From the big house there came a strong smell of food. They cooked meat on Sundays. The three sisters cooked together. From the back rooms of my house, you could see their woodfired stove. Huge pots. The constant fire, a nonstop show of food, cutlery, herbs collected from the backyard. The kitchen was dark, old. Every Sunday they cooked seasoned, aromatic meats, with top-quality cuts as Alpínia herself said when she saw me at the back window watching their lives.
Ondina thinks:
Every Sunday, before lunch, our three neighbours from the big house go to mass. I go, too. Olavo and my mother accompany me. We take Ícaro because my boy needs a lot of prayers. Our Lady of Miracles must intercede and give him the strong legs he deserves, and clear speech and a sure head, poor thing. We share the bread that is the body of Christ and swallow the soggy wafer that becomes the eucharist after a short prayer. God forgive me, but that has made my stomach turn since catechism.
The old women and young Lázaro go, too. They return with Father Arcanjo, who has lunch at the big house every Sunday without fail.

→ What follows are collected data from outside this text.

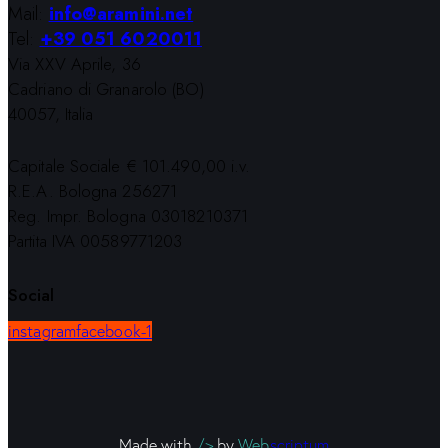
Mail:
info@aramini.net
Tel:
+39 051 6020011
Via XXV Aprile, 36
Cadriano di Granarolo (BO)
40057, Italia
Capitale Sociale € 101.490,00 i.v.
R.E.A. Bologna 256271
Reg. Impr. Bologna 03018210371
Partita IVA 00589771203
Social
instagram
facebook-1
Made with
/>
by
Web
scriptum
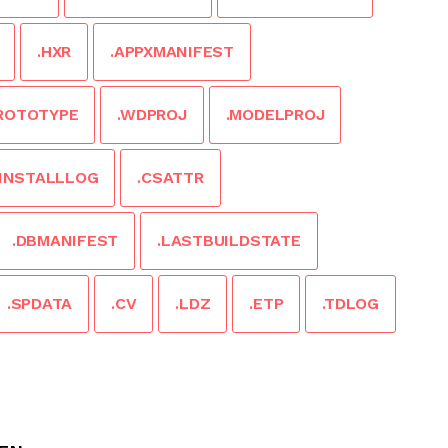
.HXR
.APPXMANIFEST
ROTOTYPE
.WDPROJ
.MODELPROJ
.INSTALLLOG
.CSATTR
.DBMANIFEST
.LASTBUILDSTATE
.SPDATA
.CV
.LDZ
.ETP
.TDLOG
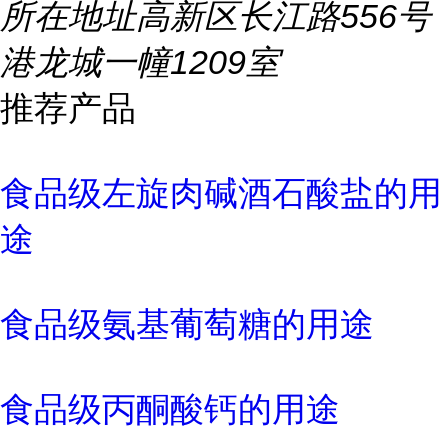
所在地址
高新区长江路556号
港龙城一幢1209室
推荐产品
食品级左旋肉碱酒石酸盐的用
途
食品级氨基葡萄糖的用途
食品级丙酮酸钙的用途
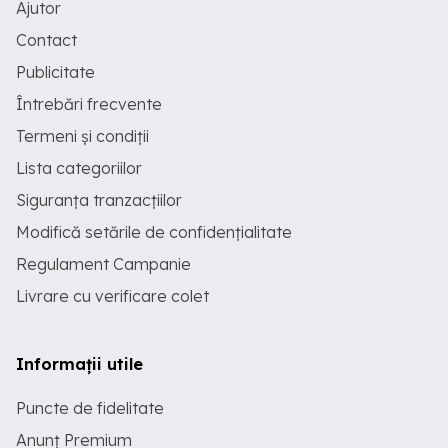
Ajutor
Contact
Publicitate
Întrebări frecvente
Termeni și condiții
Lista categoriilor
Siguranța tranzacțiilor
Modifică setările de confidențialitate
Regulament Campanie
Livrare cu verificare colet
Informații utile
Puncte de fidelitate
Anunț Premium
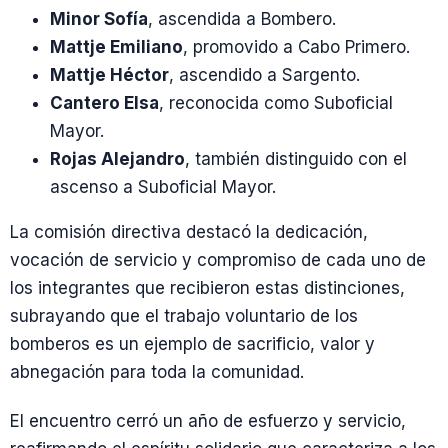
Minor Sofía
, ascendida a Bombero.
Mattje Emiliano
, promovido a Cabo Primero.
Mattje Héctor
, ascendido a Sargento.
Cantero Elsa
, reconocida como Suboficial
Mayor.
Rojas Alejandro
, también distinguido con el
ascenso a Suboficial Mayor.
La comisión directiva destacó la dedicación,
vocación de servicio y compromiso de cada uno de
los integrantes que recibieron estas distinciones,
subrayando que el trabajo voluntario de los
bomberos es un ejemplo de sacrificio, valor y
abnegación para toda la comunidad.
El encuentro cerró un año de esfuerzo y servicio,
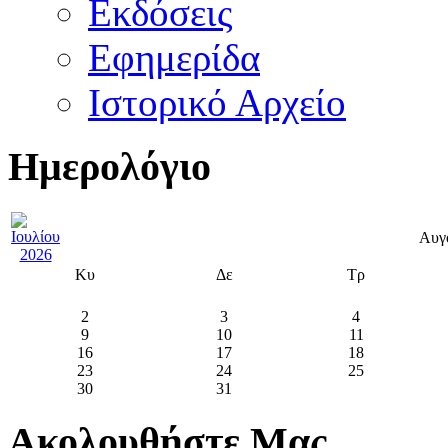
Εκδόσεις
Εφημερίδα
Ιστορικό Αρχείο
Ημερολόγιο
Αυγ
Κυ
Δε
Τρ
2
3
4
9
10
11
16
17
18
23
24
25
30
31
Ακολουθήστε Μας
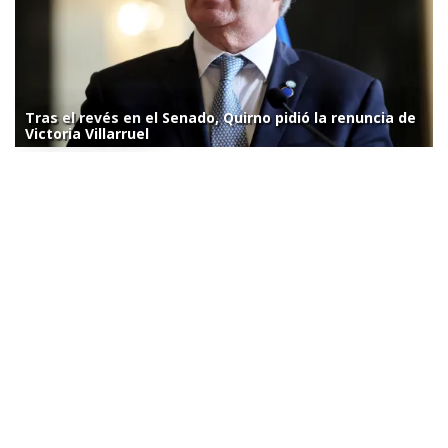
Tras el revés en el Senado, Quirno pidió la renuncia de
Victoria Villarruel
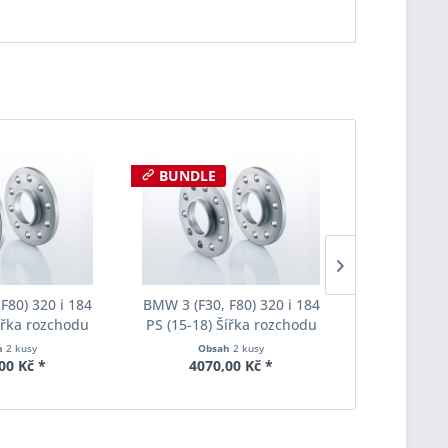
BUNDLE
F80) 320 i 184
BMW 3 (F30, F80) 320 i 184
BMW 3 (F30,
Šířka rozchodu
PS (15-18) Šířka rozchodu
PS (15-18)
pacer S90-2-15-
Eibach Pro-Spacer S90-2-20-
Eibach Pro-
h
2 kusy
Obsah
2 kusy
Obs
Tloušťka 15mm
020 System2 Tloušťka 20mm
036 System7
00 Kč *
4070,00 Kč *
6015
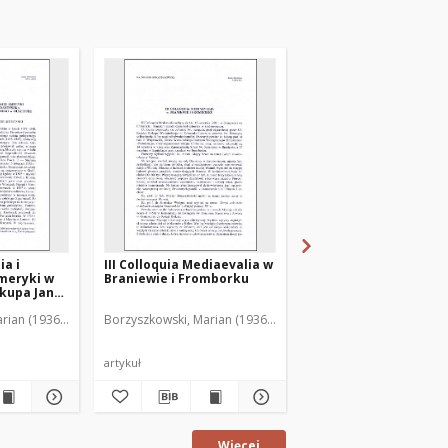
ia i
III Colloquia Mediaevalia w
Wystawa "Gietrzwałd
meryki w
Braniewie i Fromborku
1877-1977"
skupa Jana
ęgozbioru
rian (1936-2001)
Borzyszkowski, Marian (1936-2001)
Borzyszkowski, Marian 
chownego
agi na
tawy
artykuł
artykuł
Więcej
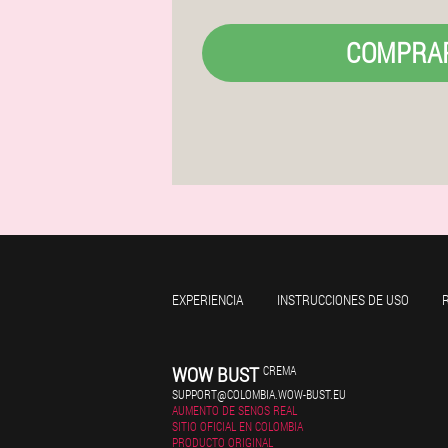
COMPRA
EXPERIENCIA
INSTRUCCIONES DE USO
WOW BUST
CREMA
SUPPORT@COLOMBIA.WOW-BUST.EU
AUMENTO DE SENOS REAL
SITIO OFICIAL EN COLOMBIA
PRODUCTO ORIGINAL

All of Sunday goes by and Father Arcanjo leaves the big house at four in the afternoon. He carries a bag and a dish of leftovers. The old women of the big house spoil him as much as they can. They are very devout and maintain a close friendship with the priest. Sometimes, Father Arcanjo takes Lázaro with him to the church. If I happen to be on the balcony when they leave, the priest explains that Lázaro takes Latin lessons with him on Sunday afternoons, a time of rest from prayers.
Ondina comments:
Latin classes… right.
Íris makes
Coffee for Olavo.
Olavo watches
Íris washing the soapy spoon up, down, up, down.
Ícaro thinks:
That Sunday, I waited once again for the street kids to go to the big house and ask for food, but they didn’t. My parents kept saying I should play with that weirdo Lázaro. He said he’s a doctor and he cut bugs in half. He sowed and glued spiders’ legs to ants’ bodies. He also had a collection of bones he found under the earth. Lobélia said that before they bought the land for the big house, it had been a dog cemetery. But that was just a story to scare children. What was really under the ground was people, buried years ago and turning to compost and myths. Lázaro found their bones and built the skeletons of imaginary beings. Monsters that he saw.
At night, around six, the puppy barked with all its might. The radio on full blast for the deaf old women. An hour later, silence. The hushed beginning of the night was broken by the grating of the iron gate, covered in mud and rust. It was Father Arcanjo bringing Lázaro home. He praised the boy’s progress in Latin and announced that Lázaro had already had his bath. He had indulged in some dulce de leche and become smeared in it more than is acceptable for a boy of his stature. The priest had suggested, therefore, that he clean himself up in the parish house before returning home. Without further discussion, Alpínia said goodbye to the priest who went back up the hill, clutching his cassock so as not to trip, head down, always humble.
I went to sleep unable to stop thinking about the boy with the sweets. The boy who, seemingly, had disappeared.